:: Untersuchter Text ::

Strebl sagte der "Leipziger Volkszeitung", die Union habe sich ohne soziale Seele, mit viel handwerklichen Fehlern und einer Kandidatin gezeigt, "die viele von uns nicht wollten". Merkel habe die Arbeitnehmerinteressen ignoriert. "So wie ich denken ganz viele in der Union", sagte Strebl, der am 18. September den Wiedereinzug in den Bundestag verfehlt hatte. Es sei entweder naiv oder ein Beleg für schwere handwerkliche Fehler, wenn die Union glaube, mit "Anti-Arbeitnehmer-Themen" wie Eingriffen beim Kündigungsschutz oder dem Wegfall der Kilometerpauschale und mit Steuersenkungen für besser Gestellte eine Mehrheit überzeugen zu können. Als katastrophal für die Stimmung habe sich schließlich die Berufung des Steuerexperten Paul Kirchhof in das Wahlkampfteam der Union erwiesen. Auch CSU-Chef Edmund Stoiber trage eine große Mitverantwortung für das schlechte Abschneiden der Union. Die CSU-Spitze habe es versäumt, das soziale Profil der Schwesterparteien herauszustellen.
Führende Unionspolitiker lehnen Merkels Amtsverzicht ab
Einen Tag vor der Nachwahl in Dresden sind die Fronten im Machtkampf zwischen Union und SPD weiter verhärtet. Führende Unionspolitiker wiesen in Interviews Forderungen aus der SPD nach einem Verzicht von Kanzlerkandidatin Angela Merkel zurück. Dagegen bekräftigte SPD-Generalsekretär Klaus Uwe Benneter die Ablehnung von Merkel als Kanzlerin.

:: Erfasste Daten ::
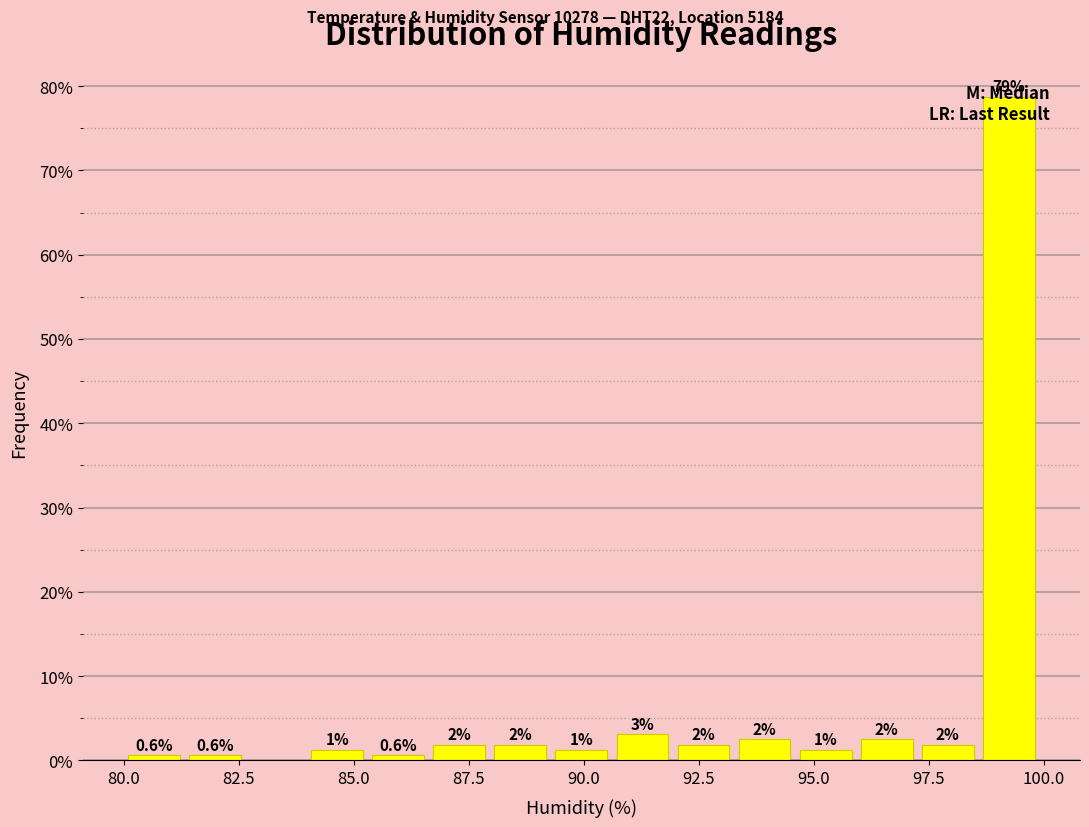

Read against the x-axis, roughly where is the centre of the tallest bar?

99.0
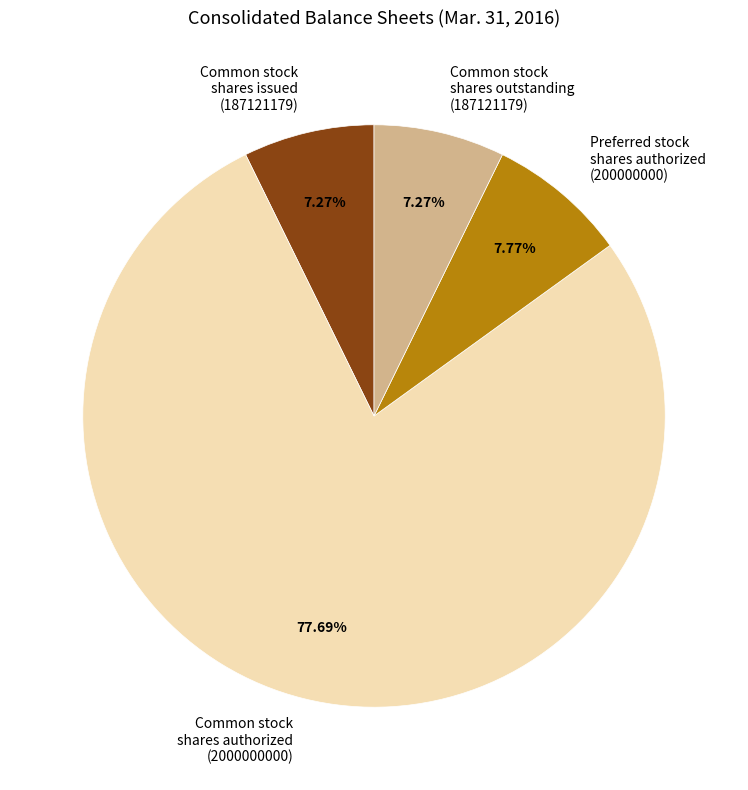

Is there a majority slice in this chart?

Yes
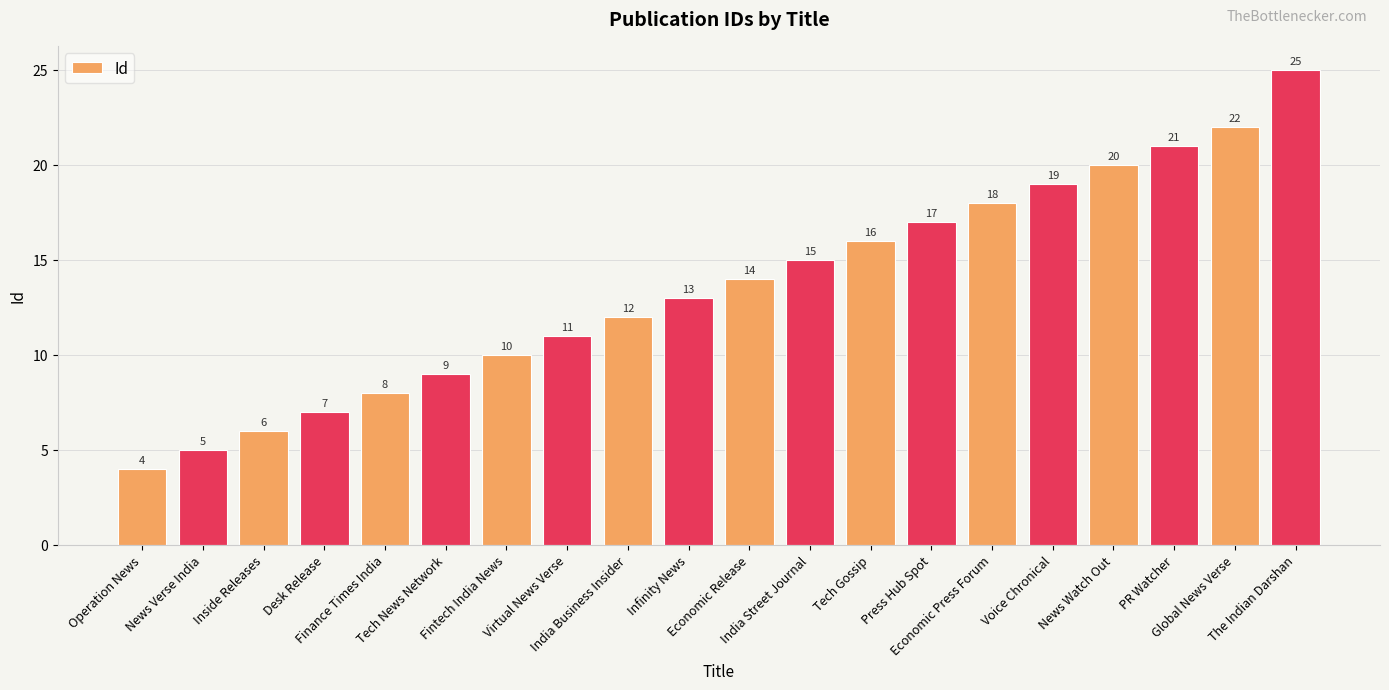

How many values are below 14?

10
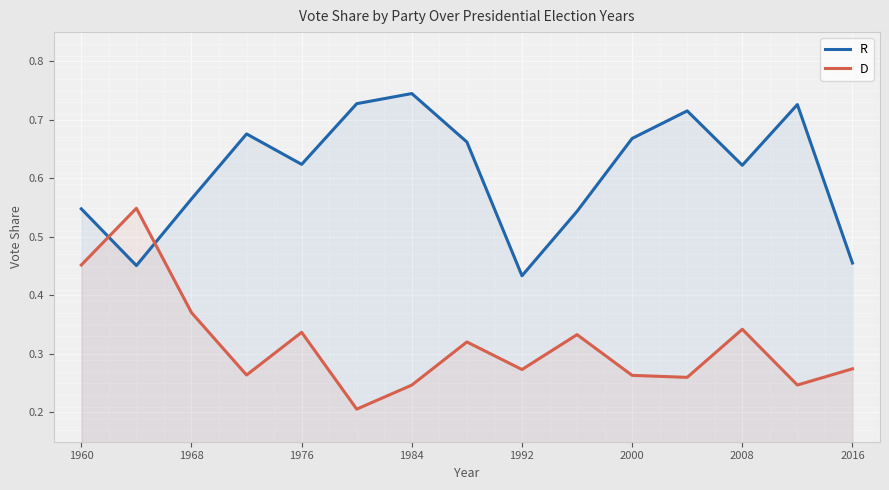

What is the difference between the maximum and second lowest values in the R series?

0.3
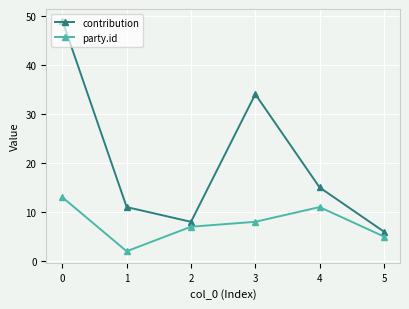

True or false: contribution and party.id intersect in this chart.

False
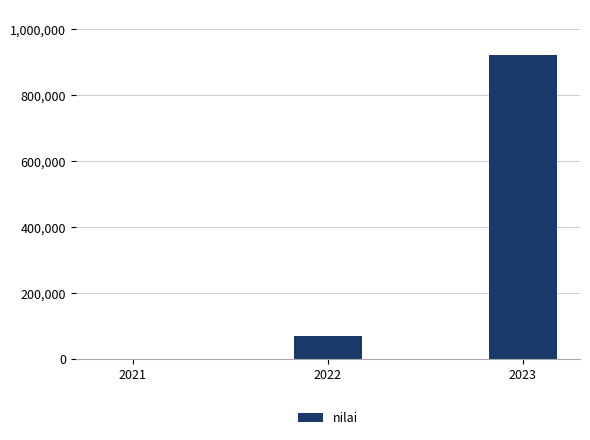

How many distinct data groups are displayed?

1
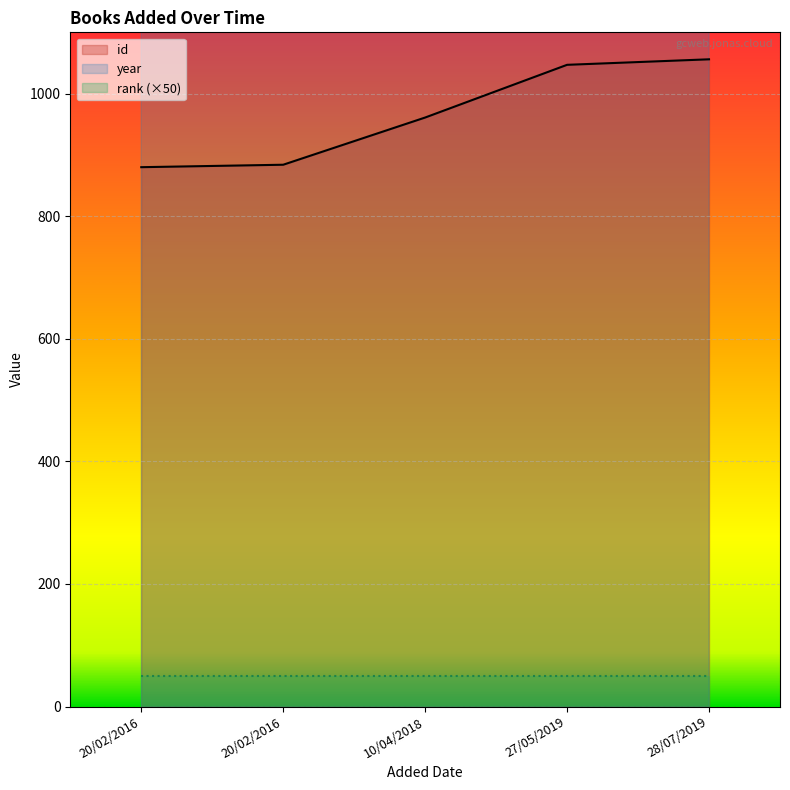

The id series shows 884 at 20/02/2016. True or false?

True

:: Aufgaben ::
**1)** Warum trägt laut dem Text über Strebls Kritik an der Union auch CSU-Chef Edmund Stoiber eine große Mitverantwortung für das schlechte Abschneiden der Union? Antworte in ein bis drei Sätzen.
**2)** Setze den Text über Strebls Kritik an der Union bitte nach seinem letzten Satz fort.

:: Gegebene Antworten ::
**1)** Nach Strebls Darstellung hat es die CSU-Spitze versäumt, das soziale Profil der Schwesterparteien herauszustellen.

**2)**
Ähnlich äußerten sich SPD-Fraktionsvize Michael Müller und der schleswig-holsteinische Innenminister Ralf Stegner. Der stellvertretende Unions-Fraktionschef Wolfgang Bosbach sagte, niemand in der Union stelle in Frage, dass Merkel Kanzlerin werden sollte. Je stärker die SPD Druck ausübe, umso geschlossener sei die Union, wurde der CDU-Politiker zitiert.
Der niedersächsische Ministerpräsident Christian Wulff sagte, Merkel habe die wichtigen Voraussetzungen für das zentrale Amt des Regierungschefs und Kanzlers. Die CDU-Chefin zeichneten "Mut, Willensstärke und Kompetenz" aus. Zu Zeiten der Wende und der Wiedervereinigung, bei der Spendenaffäre sowie in der gegenwärtigen Situation habe sie stets für einen couragierten Neuanfang gestanden.
Stegner: Merkel ist der Wahlverlierer
Bosbach forderte einen raschen Amtsverzicht von Bundeskanzler Gerhard Schröder. Das würde die Verhandlungen mit den Sozialdemokraten erleichtern, betonte der CDU-Politiker. Ein Vertagen der Personalentscheidung an das Ende der Gespräche mit der SPD werde es nicht geben. Benneter sagte dagegen, zu einer stabilen Regierung für Erneuerung und sozialen Zusammenhalt müssten auch die Führungsfiguren passen. "Frau Merkel, die das Sinnbild für sozialen Kahlschlag darstellt und in den eigenen Reihen für eine Leichtmatrosin gehalten wird, kann eine solche Regierung wohl kaum repräsentieren", wurde er zitiert.
Das sei bei Gerhard Schröder ganz anders. Müller sagte, es könne doch nicht sein, dass Merkel im Wahlkampf Reformen, Aufbruch und Erneuerung ins Zentrum gestellt habe, und nun gehe es nur um Personen. Stegner sagte, es gebe keinen Grund für die SPD, in ein Kabinett unter Merkel einzutreten. Merkel sei der Wahlverlierer. Er halte es nicht für wahrscheinlich, dass die CDU-Parteichefin Kanzlerin werde. Schröder habe in der SPD mehr Rückhalt als Merkel in der CDU.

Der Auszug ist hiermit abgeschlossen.